Work item → Could you set down the lines from the first line of the entries below through the line with "left knee: (851, 448)", exactly and with no pictures?

Records to process →
*** Begin section ***

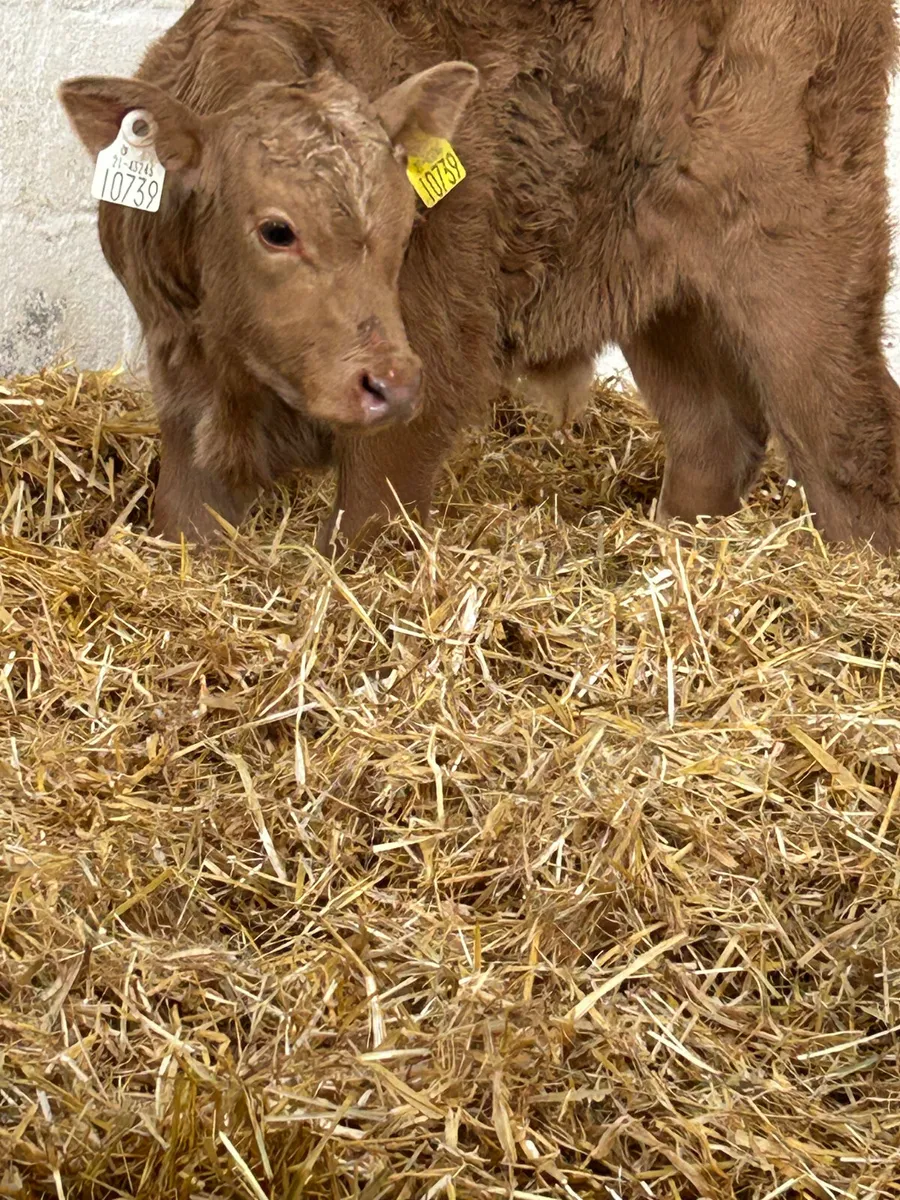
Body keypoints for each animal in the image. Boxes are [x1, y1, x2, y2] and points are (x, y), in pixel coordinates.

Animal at [60, 0, 900, 554]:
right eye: (275, 229)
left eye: (407, 227)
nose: (388, 381)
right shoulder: (183, 381)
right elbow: (185, 528)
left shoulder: (434, 361)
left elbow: (368, 530)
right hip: (664, 290)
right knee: (715, 431)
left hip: (802, 254)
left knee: (851, 448)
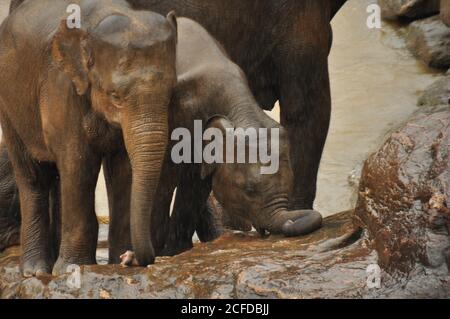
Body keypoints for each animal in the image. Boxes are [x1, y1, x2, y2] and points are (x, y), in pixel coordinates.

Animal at [0, 0, 178, 278]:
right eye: (115, 95)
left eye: (171, 93)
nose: (133, 258)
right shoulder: (63, 88)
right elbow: (78, 164)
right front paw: (72, 269)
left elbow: (124, 168)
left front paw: (118, 261)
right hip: (11, 106)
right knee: (33, 176)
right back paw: (36, 271)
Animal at [107, 18, 322, 262]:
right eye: (248, 190)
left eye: (291, 182)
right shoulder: (176, 115)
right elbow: (165, 177)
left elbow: (196, 185)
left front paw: (175, 251)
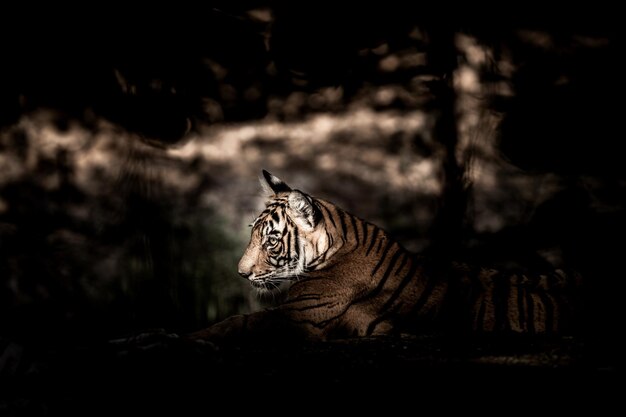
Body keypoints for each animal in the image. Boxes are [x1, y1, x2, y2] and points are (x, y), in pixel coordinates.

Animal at [186, 169, 580, 342]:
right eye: (252, 233)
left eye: (270, 242)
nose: (241, 274)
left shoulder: (298, 316)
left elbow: (237, 322)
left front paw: (186, 338)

*** End section ***

Result of this exercise →
Body keypoints for each animal in the image. Boxes are [x1, y1, x2, y2] and points are (x, y), in pixel coordinates.

Animal at [60, 0, 900, 554]:
right eye: (275, 229)
left eye: (407, 227)
nose: (388, 381)
right shoulder: (183, 381)
right elbow: (185, 528)
left shoulder: (434, 361)
left elbow: (368, 530)
right hip: (664, 290)
right knee: (715, 431)
left hip: (802, 254)
left knee: (851, 448)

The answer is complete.